*ABOUT THIS EXERCISE*:
Search each line below for "html", then return the lines where it appears.

*Saved data entries*:
Start of Block
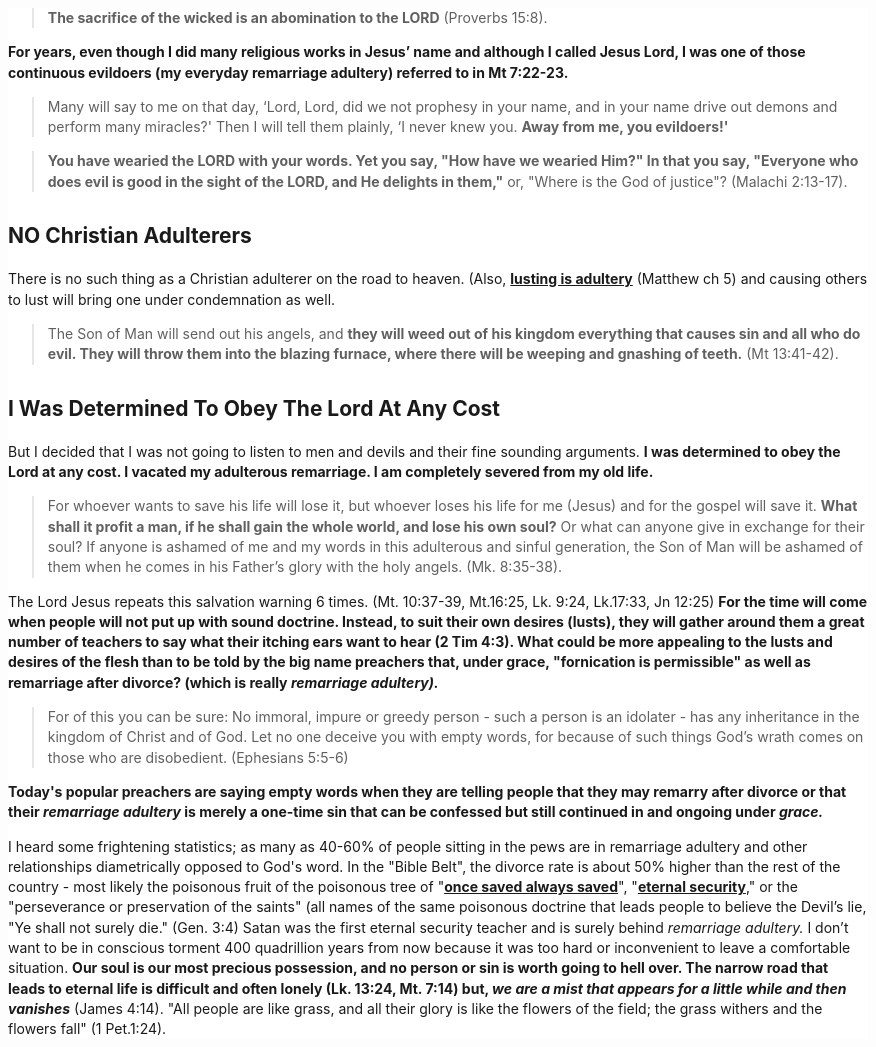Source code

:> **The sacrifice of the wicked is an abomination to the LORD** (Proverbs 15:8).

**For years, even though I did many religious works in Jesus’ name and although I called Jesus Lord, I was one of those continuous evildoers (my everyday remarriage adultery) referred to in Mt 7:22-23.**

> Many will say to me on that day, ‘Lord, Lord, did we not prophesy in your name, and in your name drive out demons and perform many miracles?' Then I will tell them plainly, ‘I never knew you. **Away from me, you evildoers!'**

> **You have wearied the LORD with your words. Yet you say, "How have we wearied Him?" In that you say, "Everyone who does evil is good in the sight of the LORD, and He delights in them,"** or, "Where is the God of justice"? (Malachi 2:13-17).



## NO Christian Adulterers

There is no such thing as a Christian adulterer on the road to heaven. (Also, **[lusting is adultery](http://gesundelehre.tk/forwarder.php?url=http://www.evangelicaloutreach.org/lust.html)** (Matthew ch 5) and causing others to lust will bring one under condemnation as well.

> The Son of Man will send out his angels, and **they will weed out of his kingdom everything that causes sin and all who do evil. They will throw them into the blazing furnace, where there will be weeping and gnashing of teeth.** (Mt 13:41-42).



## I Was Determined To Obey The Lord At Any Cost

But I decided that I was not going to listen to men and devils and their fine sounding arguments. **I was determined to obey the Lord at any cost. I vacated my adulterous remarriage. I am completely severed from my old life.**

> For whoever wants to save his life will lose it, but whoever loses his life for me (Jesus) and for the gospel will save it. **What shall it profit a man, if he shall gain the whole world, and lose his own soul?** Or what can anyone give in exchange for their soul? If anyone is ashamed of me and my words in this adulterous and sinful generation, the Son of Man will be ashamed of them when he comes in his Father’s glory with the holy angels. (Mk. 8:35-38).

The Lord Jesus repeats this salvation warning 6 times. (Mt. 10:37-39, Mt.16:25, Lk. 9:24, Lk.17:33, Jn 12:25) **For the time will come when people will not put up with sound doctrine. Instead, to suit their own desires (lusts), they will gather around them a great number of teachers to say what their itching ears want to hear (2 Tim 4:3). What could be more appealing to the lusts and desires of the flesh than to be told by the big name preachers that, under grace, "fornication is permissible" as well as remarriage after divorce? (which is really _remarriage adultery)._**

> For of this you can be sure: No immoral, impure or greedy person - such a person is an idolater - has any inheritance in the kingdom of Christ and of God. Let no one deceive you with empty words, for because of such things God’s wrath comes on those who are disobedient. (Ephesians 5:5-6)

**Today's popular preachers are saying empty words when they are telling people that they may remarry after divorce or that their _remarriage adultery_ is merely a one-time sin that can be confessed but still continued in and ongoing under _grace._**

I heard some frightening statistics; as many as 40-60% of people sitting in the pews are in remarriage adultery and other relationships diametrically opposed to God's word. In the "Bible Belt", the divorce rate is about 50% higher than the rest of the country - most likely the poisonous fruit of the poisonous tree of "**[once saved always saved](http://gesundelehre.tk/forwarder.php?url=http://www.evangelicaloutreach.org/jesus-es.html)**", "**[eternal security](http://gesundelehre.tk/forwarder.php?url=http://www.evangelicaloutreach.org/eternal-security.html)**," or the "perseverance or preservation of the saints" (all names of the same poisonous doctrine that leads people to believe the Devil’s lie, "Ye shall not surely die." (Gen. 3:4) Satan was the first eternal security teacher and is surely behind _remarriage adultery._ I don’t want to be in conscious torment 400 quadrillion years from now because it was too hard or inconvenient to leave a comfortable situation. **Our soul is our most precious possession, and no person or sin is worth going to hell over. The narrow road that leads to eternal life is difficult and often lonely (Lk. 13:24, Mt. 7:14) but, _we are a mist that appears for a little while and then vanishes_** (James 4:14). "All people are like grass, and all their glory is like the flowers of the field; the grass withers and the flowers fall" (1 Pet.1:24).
End of Block
Start of Block
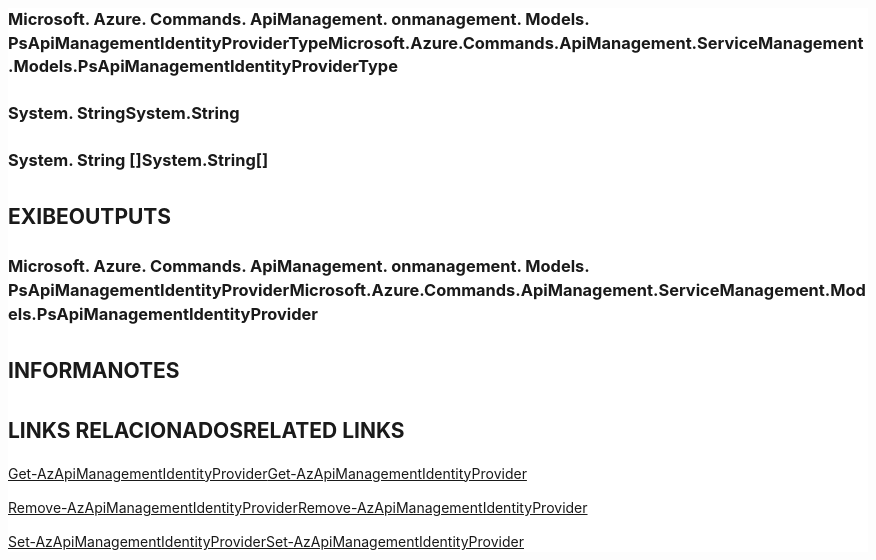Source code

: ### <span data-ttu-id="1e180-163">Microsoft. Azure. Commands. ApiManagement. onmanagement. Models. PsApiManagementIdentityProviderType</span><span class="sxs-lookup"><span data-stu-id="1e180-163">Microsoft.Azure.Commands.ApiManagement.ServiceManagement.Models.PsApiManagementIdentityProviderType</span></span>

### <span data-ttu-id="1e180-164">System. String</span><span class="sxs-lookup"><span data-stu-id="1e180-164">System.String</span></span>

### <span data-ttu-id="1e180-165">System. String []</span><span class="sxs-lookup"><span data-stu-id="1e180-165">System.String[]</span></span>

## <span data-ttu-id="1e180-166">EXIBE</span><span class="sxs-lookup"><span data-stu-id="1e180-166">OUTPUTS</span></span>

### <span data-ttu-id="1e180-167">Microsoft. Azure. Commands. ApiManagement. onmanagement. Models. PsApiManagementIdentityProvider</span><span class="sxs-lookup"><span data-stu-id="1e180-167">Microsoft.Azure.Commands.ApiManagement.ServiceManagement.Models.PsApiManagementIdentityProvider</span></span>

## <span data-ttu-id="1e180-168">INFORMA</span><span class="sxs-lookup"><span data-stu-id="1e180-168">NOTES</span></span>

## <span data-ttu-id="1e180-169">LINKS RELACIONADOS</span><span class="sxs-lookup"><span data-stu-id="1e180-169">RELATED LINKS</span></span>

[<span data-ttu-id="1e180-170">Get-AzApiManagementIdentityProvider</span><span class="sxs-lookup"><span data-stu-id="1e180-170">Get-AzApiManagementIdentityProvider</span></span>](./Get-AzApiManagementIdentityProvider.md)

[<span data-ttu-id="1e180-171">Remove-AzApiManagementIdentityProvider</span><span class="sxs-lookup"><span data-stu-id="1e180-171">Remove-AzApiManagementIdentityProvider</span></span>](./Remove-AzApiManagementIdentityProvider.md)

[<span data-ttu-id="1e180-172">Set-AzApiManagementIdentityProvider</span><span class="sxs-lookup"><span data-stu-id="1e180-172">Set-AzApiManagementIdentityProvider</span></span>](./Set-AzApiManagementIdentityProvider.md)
End of Block
Start of Block
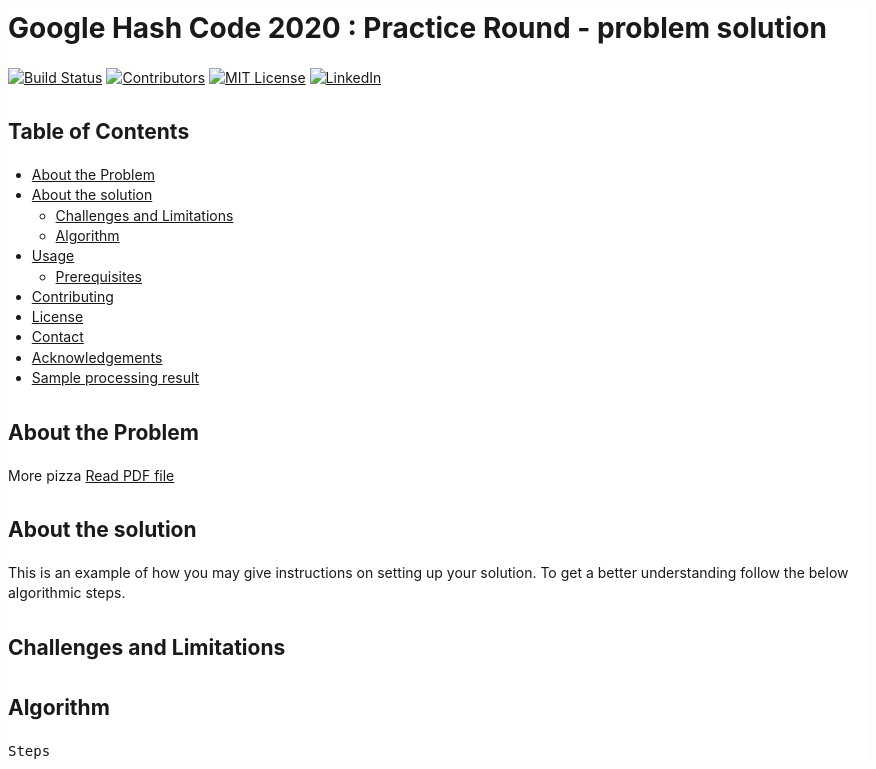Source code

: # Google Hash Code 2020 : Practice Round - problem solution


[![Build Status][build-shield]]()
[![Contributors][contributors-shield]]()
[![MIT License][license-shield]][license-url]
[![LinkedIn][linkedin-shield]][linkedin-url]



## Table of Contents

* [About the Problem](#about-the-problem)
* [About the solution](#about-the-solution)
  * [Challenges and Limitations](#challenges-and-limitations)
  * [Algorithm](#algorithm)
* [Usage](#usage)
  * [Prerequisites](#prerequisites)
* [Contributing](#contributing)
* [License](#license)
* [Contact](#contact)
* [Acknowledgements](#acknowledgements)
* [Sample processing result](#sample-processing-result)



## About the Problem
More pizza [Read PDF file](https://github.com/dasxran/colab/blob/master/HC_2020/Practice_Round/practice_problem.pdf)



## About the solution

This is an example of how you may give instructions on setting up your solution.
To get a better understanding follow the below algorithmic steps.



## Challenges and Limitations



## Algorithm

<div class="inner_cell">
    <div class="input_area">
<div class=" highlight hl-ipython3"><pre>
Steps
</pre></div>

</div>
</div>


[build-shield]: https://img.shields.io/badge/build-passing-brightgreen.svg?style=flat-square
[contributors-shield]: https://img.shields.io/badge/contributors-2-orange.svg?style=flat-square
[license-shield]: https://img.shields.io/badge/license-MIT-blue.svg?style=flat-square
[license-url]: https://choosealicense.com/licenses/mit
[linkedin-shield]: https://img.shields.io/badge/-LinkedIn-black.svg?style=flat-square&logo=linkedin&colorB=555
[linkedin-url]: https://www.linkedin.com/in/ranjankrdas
End of Block
*TASK ANSWER*:
There is no such thing as a Christian adulterer on the road to heaven. (Also, **[lusting is adultery](http://gesundelehre.tk/forwarder.php?url=http://www.evangelicaloutreach.org/lust.html)** (Matthew ch 5) and causing others to lust will bring one under condemnation as well.
I heard some frightening statistics; as many as 40-60% of people sitting in the pews are in remarriage adultery and other relationships diametrically opposed to God's word. In the "Bible Belt", the divorce rate is about 50% higher than the rest of the country - most likely the poisonous fruit of the poisonous tree of "**[once saved always saved](http://gesundelehre.tk/forwarder.php?url=http://www.evangelicaloutreach.org/jesus-es.html)**", "**[eternal security](http://gesundelehre.tk/forwarder.php?url=http://www.evangelicaloutreach.org/eternal-security.html)**," or the "perseverance or preservation of the saints" (all names of the same poisonous doctrine that leads people to believe the Devil’s lie, "Ye shall not surely die." (Gen. 3:4) Satan was the first eternal security teacher and is surely behind _remarriage adultery._ I don’t want to be in conscious torment 400 quadrillion years from now because it was too hard or inconvenient to leave a comfortable situation. **Our soul is our most precious possession, and no person or sin is worth going to hell over. The narrow road that leads to eternal life is difficult and often lonely (Lk. 13:24, Mt. 7:14) but, _we are a mist that appears for a little while and then vanishes_** (James 4:14). "All people are like grass, and all their glory is like the flowers of the field; the grass withers and the flowers fall" (1 Pet.1:24).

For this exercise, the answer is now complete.